In Paul's conversion, we see the essence of true repentance. Repentance is not merely where one ceases to sin. Rather, repentance is where one not only ceases from sin, but turns away from what they are doing, and goes actively in the opposite direction. Paul could have simply ceased from murdering Christians. But cessation from murdering Christians would not have been an act of repentance. Such would simply have been an exercise in restraint. Rather, his repentance was demonstrated and made complete by his turning away from murdering Christians, to being somebody who actively loved Christians.

This is God's divine u-turn. When you come to the place of repentance, you don't simply cease from doing a sinful action. Stopping is only half the process. Indeed, you are not truly repentant until you turn your back on the actions you once did, and start heading in the opposite direction that you were going.

Such is what means to "bear fruit in keeping with repentance,” (Matthew 3:8) as John the Baptist taught. When you truly recognize the way you've been thinking and acting is not in keeping with the kingdom of God, and your heart is truly grieved over it, simply ceasing from your activities will never do. Indeed, to merely restrain yourself from doing those actions will simply doom yourself to allow habitual sin to enter your life. That is why "he who steals must no longer steal; but rather, must labor, performing with his own hands what is good.” (Ephesians 4:28) Only in doing the opposite that you were once doing will you find victory over the sin in your life. For if you never go in the opposite the direction you were once heading, though you have ceased from a sin, you are still closer to that sin that you once committed than you are to God who is calling you away from it.

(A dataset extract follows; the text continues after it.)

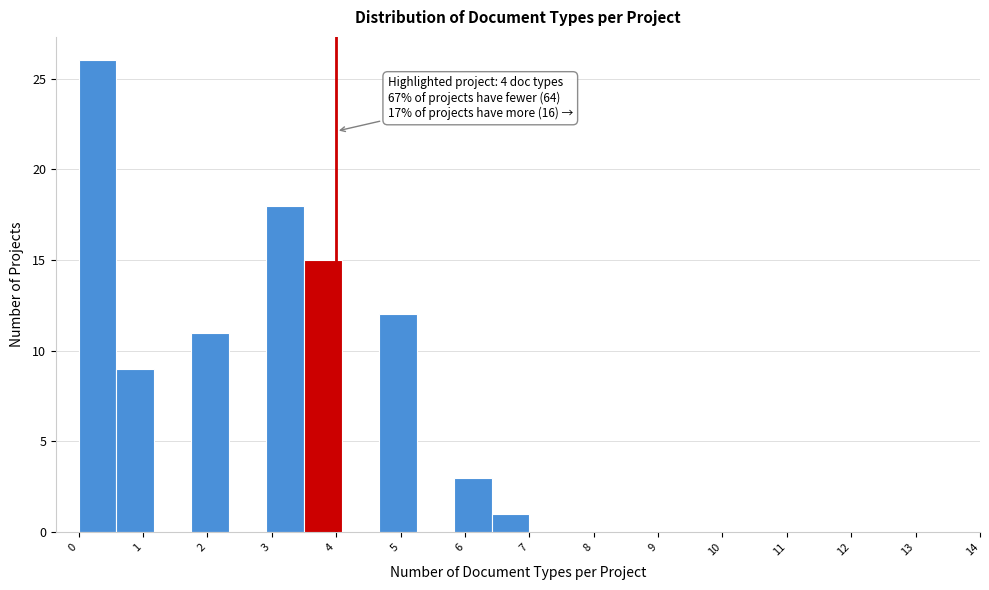

Which range on the x-axis has the tallest bar?

0.0 to 0.6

That is why the apostle Paul never stumbled back into his old sinful ways of killing Christians. He didn't wake up every day and wonder if he was going to make it through the day without killing another Christian. So far as the record shows, we never see Paul "struggling” with the issue of killing Christians ever again. Why? Because Paul experienced true repentance in his life. He not only ceased from killing Christians, but he did everything to make sure they lived life as fully as possible in Christ.

In light of these things, might I be so bold as to ask how is it that we struggle with the sins we do? How is it that we are given to devilish tempers? How is it then that we are given to various addictions? How is it that we are given to lying? Might I suggest that perhaps the "struggle” we experience with various sins in our life is because we have never truly come to the place of repentance in our lives over those sins? We might do something, and then tell God we'll never do it again, and manage to stop doing it for a while. But before long, that sin creeps back into our life, and the vicious cycle repeats itself. And the cycle will repeat itself, until we truly come to the place of repentance!

We must not only cease from doing the evil thing, but we must learn to do the complete opposite of that evil thing. Liars must not only cease from lying, but they must now tell the truth. Thieves must not only stop stealing, but they must work hard and become givers. Addicts must not only stop their addiction, but they must come to hate the thing they are addicted to. The Paul's of this world must stop murdering Christians, and instead look to edify the Church. This is where the rubber meets the road when it comes to repentance, of whom Paul perhaps served as our greatest example. The greatest of sinners became the greatest of saints.